Copy every line of text from the records below word for word, and please leave the pictures out of your answer.

Top of Provided data

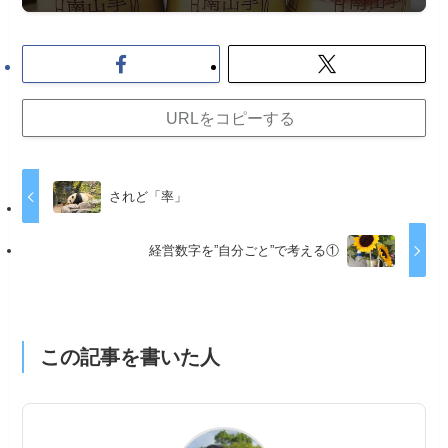
URLをコピーする
されど「率」
経営数字を”自分ごと”で考える①
この記事を書いた人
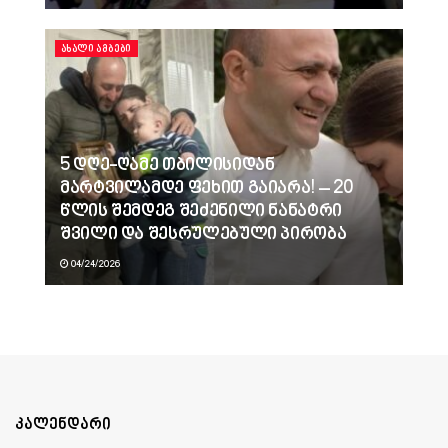
ᲐᲮᲐᲚᲘ ᲐᲛᲑᲔᲑᲘ
5 დღე-ღამე თბილისიდან
მარტვილამდე ფეხით გაიარა! – 20
წლის შემდეგ შეძენილი ნანატრი
შვილი და შესრულებული პირობა
04/24/2026
კალენდარი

Bottom of Provided data

§ Result of the exercise
URLをコピーする
されど「率」
経営数字を”自分ごと”で考える①
この記事を書いた人
ᲐᲮᲐᲚᲘ ᲐᲛᲑᲔᲑᲘ
5 დღე-ღამე თბილისიდან
მარტვილამდე ფეხით გაიარა! – 20
წლის შემდეგ შეძენილი ნანატრი
შვილი და შესრულებული პირობა
04/24/2026
კალენდარი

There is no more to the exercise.